Demokrat Resmi Serahkan Dokumen Pendaftaran Calon Peserta Pemilu 2024, AHY Harap KPU Netral

 Ketum Demokrat Agus Harimurti Yudhoyono (AHY) saat memimpin pendaftaran sebagai calon perserta pemilu/RMOL
Ketum Demokrat Agus Harimurti Yudhoyono (AHY) saat memimpin pendaftaran sebagai calon perserta pemilu/RMOL

Partai Demokrat resmi mendaftar sebagai bakal claon peserta Pemilu Serentak 2024.

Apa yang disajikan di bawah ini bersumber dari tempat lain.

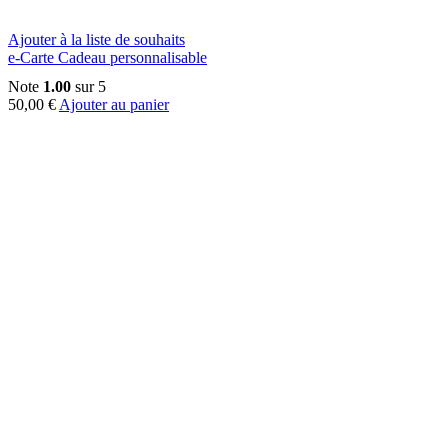
Ajouter à la liste de souhaits
e-Carte Cadeau personnalisable
Note
1.00
sur 5
50,00
€
Ajouter au panier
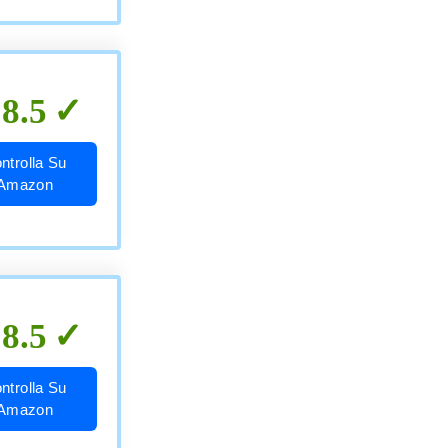
8.5
ntrolla Su
Amazon
8.5
ntrolla Su
Amazon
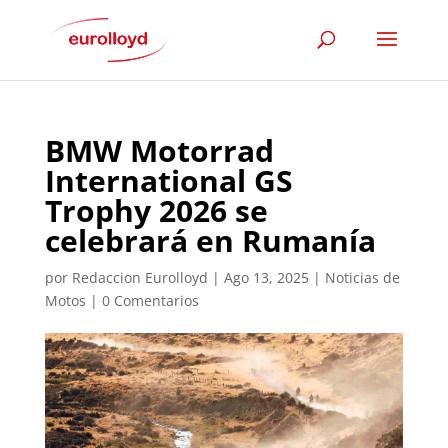
BMW Motorrad
International GS
Trophy 2026 se
celebrará en Rumanía
por
Redaccion Eurolloyd
|
Ago 13, 2025
|
Noticias de
Motos
|
0 Comentarios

Pendaftaran partai dilakukan langsung oleh Ketua Umum Partai Demokrat, Agus Harimurti Yudhoyono didampingi sejumlah elite DPP serta 34 elite DPD ke Kantor KPU RI, Jalan Imam Bonjol, Menteng, Jakarta Pusat, Jumat (5/8).

"Pada kesempatan yang baik ini izin kan kami menyampaikan surat pendaftaran Partai Demokrat sebagai peserta Pemilu 2024 bersama sejumlah dokumen penting lainnya, baik kepengurusan di 34 provinsi, kabupaten/kota, dan kecamatan, yang insya Allah setiap tingkatan tersebut kami penuhi 100 persen," ujar Agus Harimurthi Yudhoyono dalam sambutannya.

Selain menyerahkan surat pendaftaran dan dokumen kepengurusan, putra sulung Presiden RI keenam Susilo Bambang Yudhoyono yang kerap disapa AHY ini memastikan, dokumen lain yang dipersyaratkan KPU RI juga telah diserahkan. Yaitu, data alamat kantor dari masing-masing tingkatan baik itu DPP, DPD hingga DPC.

"Kami sudah lengkapi segala sesuatunya, surat pernyataan model F sebagaimana yang dipersyaratkan Sipol (KPU)," sambungnya menegaskan.

AHY berharap, data dan dokumen yang diserahkan Partai Demokrat bisa sesuai dengan yang dipersyaratkan KPU. Jika pun ada hal-hal yang tidak sesuai, ia memohon masukan dan bimbingan dari seluruh Anggota KPU RI agar Partai Demokrat bisa dinyatakan lulus sebagai peserta Pemilu Serentak 2024.

Di samping itu, AHY juga menyampaikan harapannya untuk KPU sebagai penyelenggara pemilu dapat menjalankan Pemilu Serentak 2024 sesuai dengan peraturan perundang-undangan yang berlaku.

"Semoga Pemilu 2024 bisa berjalan sebaik-baiknya, dan kami berharap KPU bisa menjadi lembaga yang netral, sehingga demokratisasi rakyat bisa semakin baik ke depan, melalui proses (pergantian) kepemimpnan nasional yang baik," demikian AHY.